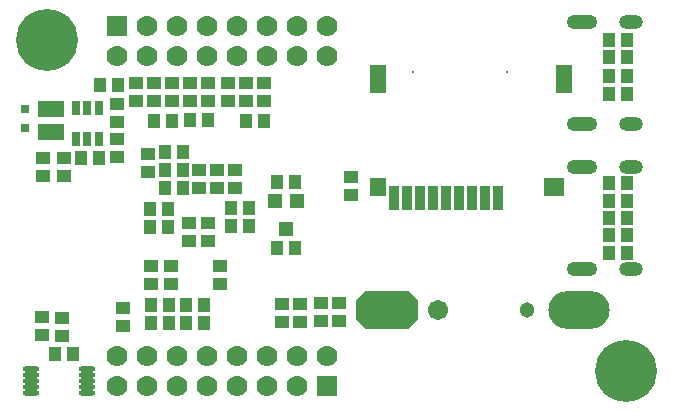
<source format=gbs>
G04*
G04 #@! TF.GenerationSoftware,Altium Limited,Altium Designer,22.7.1 (60)*
G04*
G04 Layer_Color=16711935*
%FSLAX44Y44*%
%MOMM*%
G71*
G04*
G04 #@! TF.SameCoordinates,186F2EC3-0C17-4490-BAB8-18F5E94287E0*
G04*
G04*
G04 #@! TF.FilePolarity,Negative*
G04*
G01*
G75*
%ADD69R,1.0032X1.2032*%
%ADD70R,1.2032X1.0032*%
%ADD71R,2.3032X1.4032*%
%ADD92C,0.2032*%
%ADD93C,1.7032*%
%ADD94C,1.3032*%
%ADD95O,2.6032X1.2032*%
%ADD96O,2.0032X1.2032*%
%ADD97C,5.2540*%
%ADD98R,1.7780X1.7780*%
%ADD99C,1.7780*%
%ADD126R,1.8032X1.6032*%
%ADD127R,0.9032X2.0032*%
%ADD128R,1.4032X1.6032*%
%ADD129R,1.4032X2.4032*%
G04:AMPARAMS|DCode=130|XSize=5.2032mm|YSize=3.2032mm|CornerRadius=0mm|HoleSize=0mm|Usage=FLASHONLY|Rotation=0.000|XOffset=0mm|YOffset=0mm|HoleType=Round|Shape=Octagon|*
%AMOCTAGOND130*
4,1,8,2.6016,-0.8008,2.6016,0.8008,1.8008,1.6016,-1.8008,1.6016,-2.6016,0.8008,-2.6016,-0.8008,-1.8008,-1.6016,1.8008,-1.6016,2.6016,-0.8008,0.0*
%
%ADD130OCTAGOND130*%

%ADD131O,5.2032X3.2032*%
%ADD132R,1.1532X1.1532*%
%ADD133R,0.7532X1.2032*%
%ADD134O,1.4032X0.5032*%
%ADD135R,0.7032X0.7532*%
G54D69*
X520700Y-29210D02*
D03*
X505460D02*
D03*
X520700Y-74930D02*
D03*
X505460D02*
D03*
X520700Y-195072D02*
D03*
X505460D02*
D03*
X520700Y-209842D02*
D03*
X505460D02*
D03*
X162560Y-269240D02*
D03*
X147320D02*
D03*
X520700Y-150876D02*
D03*
X505460D02*
D03*
X520700Y-44412D02*
D03*
X505460D02*
D03*
X520700Y-59690D02*
D03*
X505460D02*
D03*
X198120Y-97790D02*
D03*
X213360D02*
D03*
X144780Y-124498D02*
D03*
X129540D02*
D03*
X240030Y-149860D02*
D03*
X224790D02*
D03*
Y-205702D02*
D03*
X240030D02*
D03*
X90170Y-67310D02*
D03*
X74930D02*
D03*
X58420Y-129540D02*
D03*
X73660D02*
D03*
X118110Y-269240D02*
D03*
X133350D02*
D03*
X120650Y-97790D02*
D03*
X135890D02*
D03*
X151130Y-97752D02*
D03*
X166370D02*
D03*
X129540Y-139662D02*
D03*
X144780D02*
D03*
X129540Y-154940D02*
D03*
X144780D02*
D03*
X116840Y-172720D02*
D03*
X132080D02*
D03*
X116840Y-187960D02*
D03*
X132080D02*
D03*
X200660Y-171488D02*
D03*
X185420D02*
D03*
X200660Y-186690D02*
D03*
X185420D02*
D03*
X147320Y-254038D02*
D03*
X162560D02*
D03*
X118110D02*
D03*
X133350D02*
D03*
X37084Y-295148D02*
D03*
X52324D02*
D03*
X505460Y-165608D02*
D03*
X520700D02*
D03*
X505460Y-180340D02*
D03*
X520700D02*
D03*
G54D70*
X261620Y-267780D02*
D03*
Y-252540D02*
D03*
X276860Y-267780D02*
D03*
Y-252540D02*
D03*
X228600Y-267970D02*
D03*
Y-252730D02*
D03*
X243840Y-267970D02*
D03*
Y-252730D02*
D03*
X42964Y-279908D02*
D03*
Y-264668D02*
D03*
X25870Y-264414D02*
D03*
Y-279654D02*
D03*
X115570Y-125730D02*
D03*
Y-140970D02*
D03*
X88900Y-113030D02*
D03*
Y-128270D02*
D03*
X213398Y-81280D02*
D03*
Y-66040D02*
D03*
X287020Y-145542D02*
D03*
Y-160782D02*
D03*
X198120Y-81280D02*
D03*
Y-66040D02*
D03*
X182880Y-81280D02*
D03*
Y-66040D02*
D03*
X166332Y-81280D02*
D03*
Y-66040D02*
D03*
X151130D02*
D03*
Y-81280D02*
D03*
X135852D02*
D03*
Y-66040D02*
D03*
X120688D02*
D03*
Y-81280D02*
D03*
X105410Y-66040D02*
D03*
Y-81280D02*
D03*
X88862Y-83820D02*
D03*
Y-99060D02*
D03*
X26670Y-129540D02*
D03*
Y-144780D02*
D03*
X44488D02*
D03*
Y-129540D02*
D03*
X189268Y-139700D02*
D03*
Y-154940D02*
D03*
X174028Y-139700D02*
D03*
Y-154940D02*
D03*
X158788Y-139700D02*
D03*
Y-154940D02*
D03*
X149860Y-199390D02*
D03*
Y-184150D02*
D03*
X166370Y-199390D02*
D03*
Y-184150D02*
D03*
X118148Y-220980D02*
D03*
Y-236220D02*
D03*
X134620Y-220980D02*
D03*
Y-236220D02*
D03*
X176530Y-220980D02*
D03*
Y-236220D02*
D03*
X93980Y-256540D02*
D03*
Y-271780D02*
D03*
G54D71*
X33020Y-107890D02*
D03*
Y-87690D02*
D03*
G54D92*
X419454Y-56944D02*
D03*
X339454Y-56944D02*
D03*
G54D93*
X361188Y-257810D02*
D03*
G54D94*
X436188D02*
D03*
G54D95*
X482860Y-223550D02*
D03*
Y-137150D02*
D03*
Y-100550D02*
D03*
Y-14150D02*
D03*
G54D96*
X524660Y-223550D02*
D03*
Y-137150D02*
D03*
Y-100550D02*
D03*
Y-14150D02*
D03*
G54D97*
X30000Y-30000D02*
D03*
X520000Y-310000D02*
D03*
G54D98*
X88900Y-17780D02*
D03*
X266700Y-322580D02*
D03*
G54D99*
X88900Y-43180D02*
D03*
X114300Y-17780D02*
D03*
Y-43180D02*
D03*
X139700Y-17780D02*
D03*
X139700Y-43180D02*
D03*
X165100Y-17780D02*
D03*
Y-43180D02*
D03*
X190500Y-17780D02*
D03*
Y-43180D02*
D03*
X215900Y-17780D02*
D03*
Y-43180D02*
D03*
X241300Y-17780D02*
D03*
Y-43180D02*
D03*
X266700Y-17780D02*
D03*
X266700Y-43180D02*
D03*
X88900Y-297180D02*
D03*
X88900Y-322580D02*
D03*
X114300Y-297180D02*
D03*
Y-322580D02*
D03*
X139700Y-297180D02*
D03*
Y-322580D02*
D03*
X165100Y-297180D02*
D03*
Y-322580D02*
D03*
X190500Y-297180D02*
D03*
Y-322580D02*
D03*
X215900Y-297180D02*
D03*
X215900Y-322580D02*
D03*
X241300Y-297180D02*
D03*
Y-322580D02*
D03*
X266700Y-297180D02*
D03*
G54D126*
X458954Y-154444D02*
D03*
G54D127*
X323454Y-163194D02*
D03*
X334454Y-163194D02*
D03*
X345454Y-163194D02*
D03*
X367454Y-163194D02*
D03*
X389454Y-163194D02*
D03*
X400454Y-163194D02*
D03*
X411454Y-163194D02*
D03*
X356454Y-163194D02*
D03*
X378454D02*
D03*
G54D128*
X309954Y-154444D02*
D03*
G54D129*
Y-62944D02*
D03*
X467954D02*
D03*
G54D130*
X317408Y-257810D02*
D03*
G54D131*
X479968D02*
D03*
G54D132*
X232410Y-189550D02*
D03*
X241910Y-166050D02*
D03*
X222910Y-166050D02*
D03*
G54D133*
X54660Y-113030D02*
D03*
X64160Y-113030D02*
D03*
X73660Y-113030D02*
D03*
Y-87030D02*
D03*
X64160Y-87030D02*
D03*
X54660Y-87030D02*
D03*
G54D134*
X63632Y-308516D02*
D03*
X16632D02*
D03*
X63632Y-328516D02*
D03*
Y-323516D02*
D03*
Y-318516D02*
D03*
X63632Y-313516D02*
D03*
X16632Y-313516D02*
D03*
Y-318516D02*
D03*
Y-323516D02*
D03*
Y-328516D02*
D03*
G54D135*
X11430Y-104140D02*
D03*
Y-88140D02*
D03*
M02*

</source>
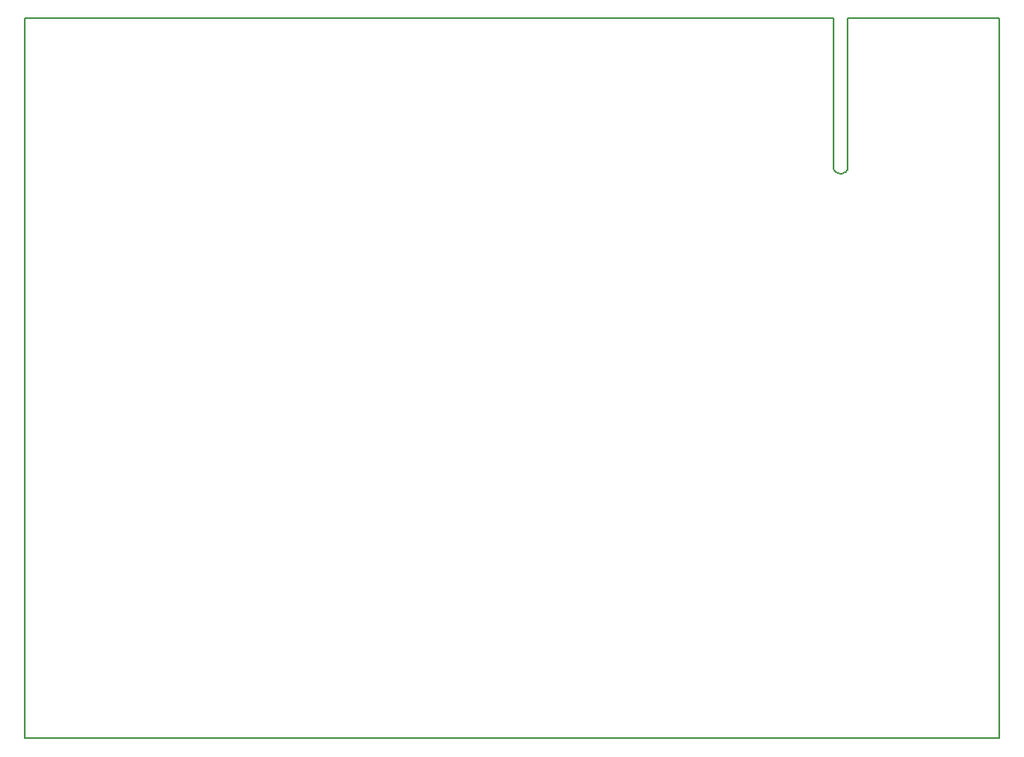
<source format=gbr>
G04 DipTrace 3.3.1.1*
G04 BoardOutline.gbr*
%MOIN*%
G04 #@! TF.FileFunction,Profile*
G04 #@! TF.Part,Single*
%ADD11C,0.005512*%
%FSLAX26Y26*%
G04*
G70*
G90*
G75*
G01*
G04 BoardOutline*
%LPD*%
X393701Y393701D2*
D11*
X4330709D1*
Y3307087D1*
X3720472D1*
Y2706693D1*
G02X3661417Y2706693I-29528J0D01*
G01*
Y3307087D1*
X393701D1*
Y393701D1*
M02*

</source>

· · · · · · ·

Task = Return a copy of every line in the records that includes the string "source".

Exercise result =
<source format=gbs>
</source>
<source format=gbr>
</source>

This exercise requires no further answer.